Acquiring players is far from the only data-driven decision that the Rangers make. Coaching and training strategies are informed by players’ strengths, skills, and performance. Each players’ performance, including reaction times, aim, strength, etc. are analyzed and taken into account, ensuring that each player receives training personalized to them and maximize their improvement on the field.
All players in the club also receive digestible information about opposing players and their typical tactics and strengths, powered by AI-driven insights, to enable them to make informed in-game decisions.
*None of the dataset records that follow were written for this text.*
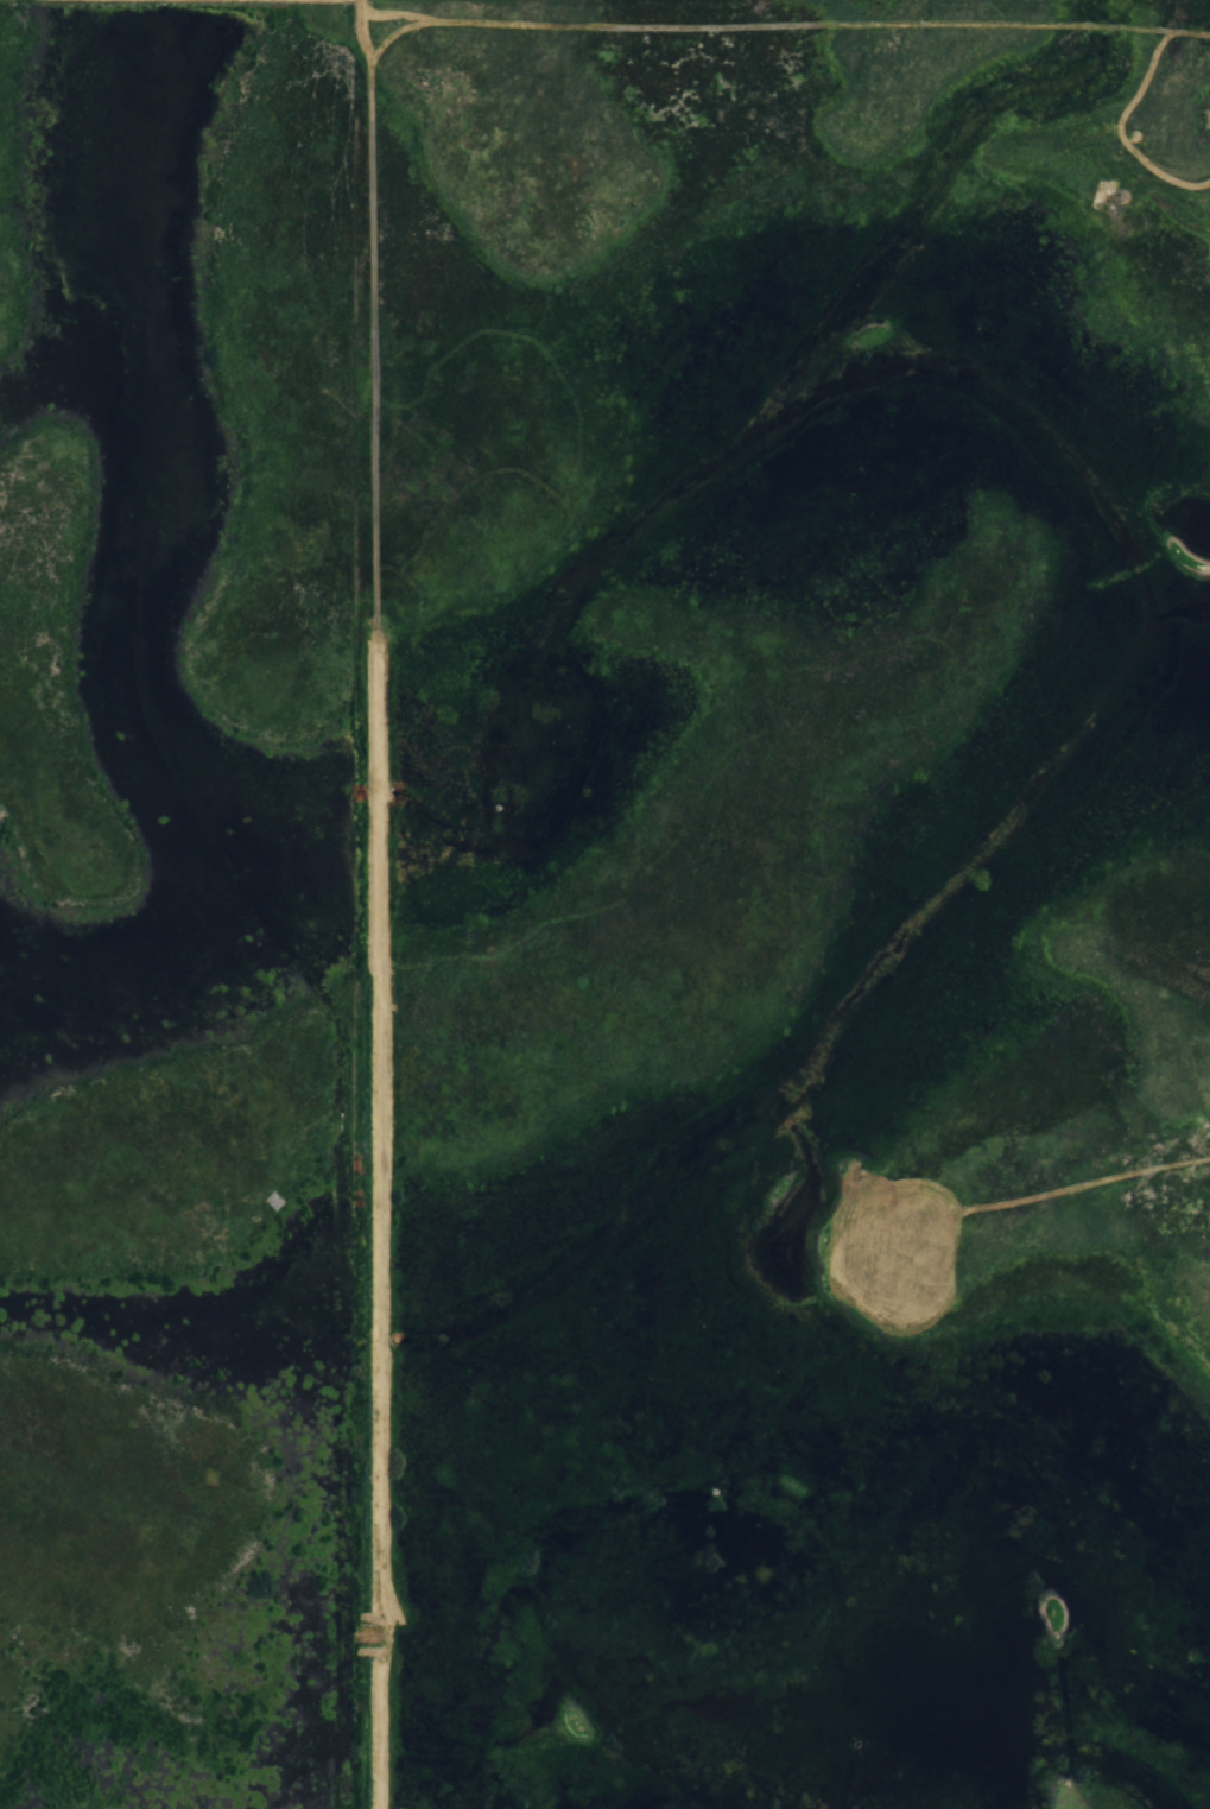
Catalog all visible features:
crop: (545, 811)

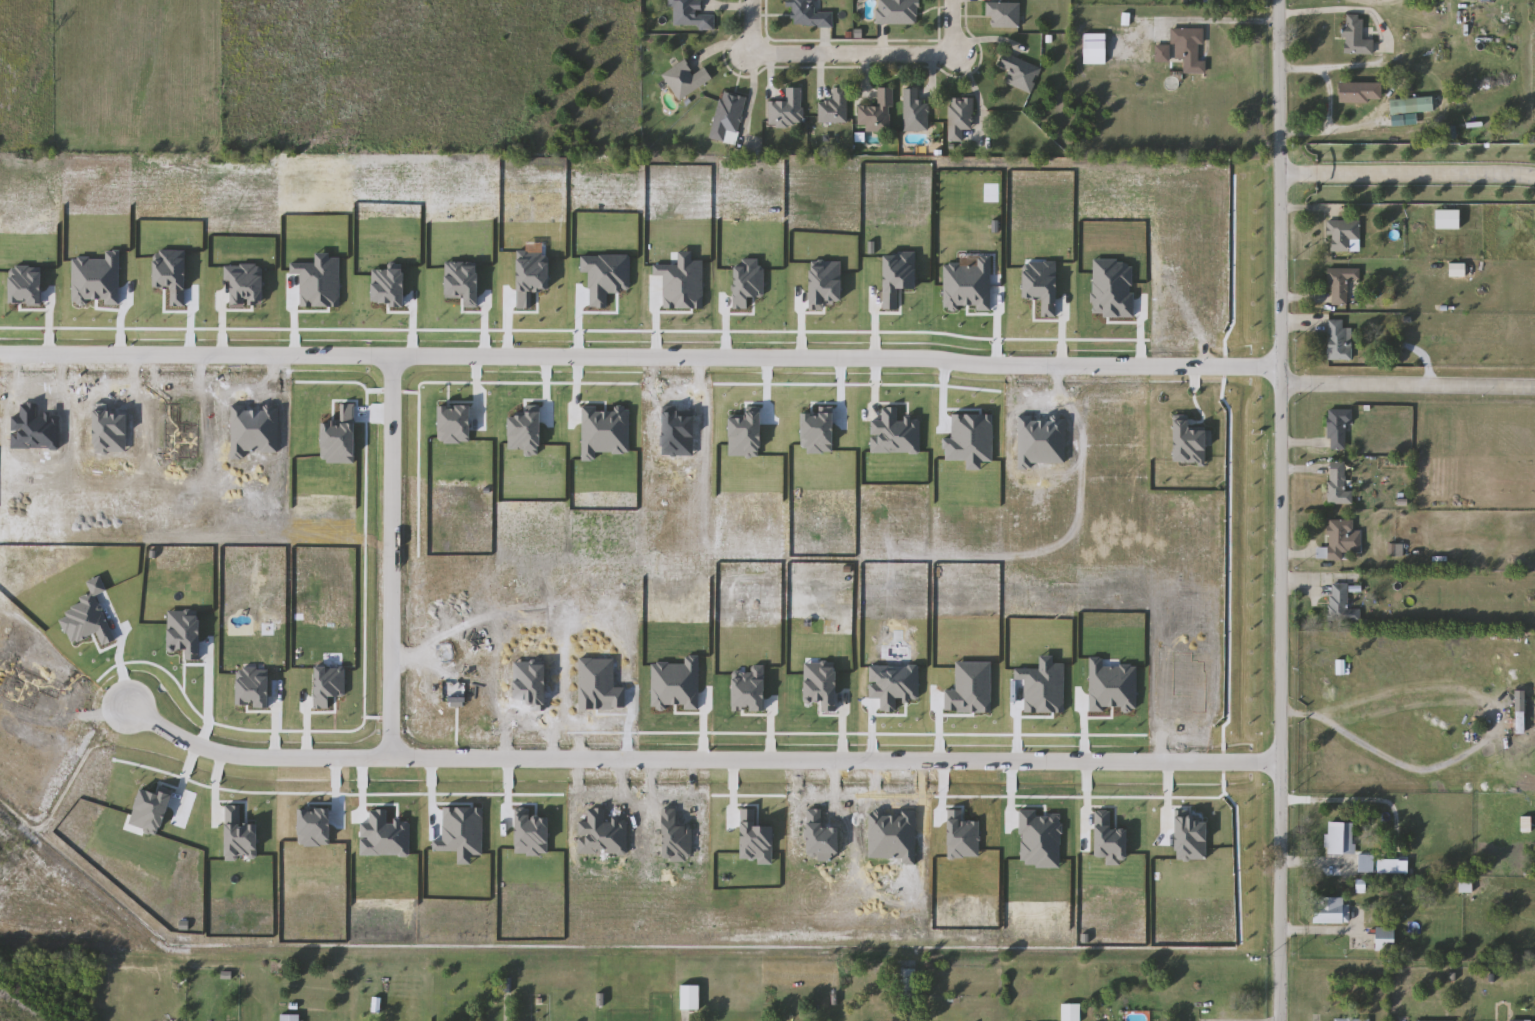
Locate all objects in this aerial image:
building: (898, 12)
building: (1004, 13)
building: (690, 14)
building: (810, 14)
road: (1223, 21)
road: (752, 25)
road: (947, 28)
building: (1357, 36)
building: (1189, 48)
road: (845, 52)
building: (1163, 53)
building: (1020, 73)
building: (685, 79)
building: (1361, 93)
building: (1413, 105)
building: (835, 108)
building: (787, 109)
building: (915, 111)
building: (877, 113)
building: (960, 117)
building: (728, 118)
road: (1332, 134)
road: (1403, 173)
building: (1448, 219)
building: (1345, 235)
building: (1342, 284)
building: (1340, 341)
road: (636, 352)
road: (1404, 375)
building: (1339, 430)
building: (1338, 485)
road: (1274, 510)
building: (1338, 541)
road: (394, 552)
building: (1342, 604)
road: (117, 648)
building: (1520, 713)
road: (699, 756)
road: (1390, 758)
road: (1353, 799)
building: (1341, 839)
road: (1313, 864)
building: (1367, 864)
building: (1466, 887)
building: (1332, 911)
road: (1317, 930)
building: (1387, 940)
building: (907, 983)
building: (690, 997)
building: (290, 1018)
building: (1349, 1020)
building: (1520, 1020)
"I think that investing in AI and machine learning is one of the best decisions that any sports organization can make, for both increasing player value and aiming to win every pitch, play, and shot, and from there, trying to win the game,” says Booth.
The Rangers are also focused on making data available and accessible more widely within the club. “In my opinion, if anyone in the Rangers has a question that can be answered with data, they should be empowered to go find those answers themselves,” says Booth. The team is also exploring AI-powered solutions based on video data to analyze games, player performances, and study specific biomechanics and movements that cause injuries.
The team is also making plans to elevate the fan experience as they head to the 2024 Major League Baseball All-Star Game, which they will be hosting at their home stadium in Arlington, Texas next July. Projects in the works include a chatbot that fans can use for specific questions about stadium rules, discounts based on past pre- and post- game trips to local restaurants and attractions, and fan acquisition plans that center on drawing soccer fans arriving to the area for the 2026 FIFA World Cup.
When it comes to building a winning AI strategy, the results speak for themselves. On November 1, 2023, the Texas Rangers, a team built and trained with information extracted via AI, became World Series champions for the first time.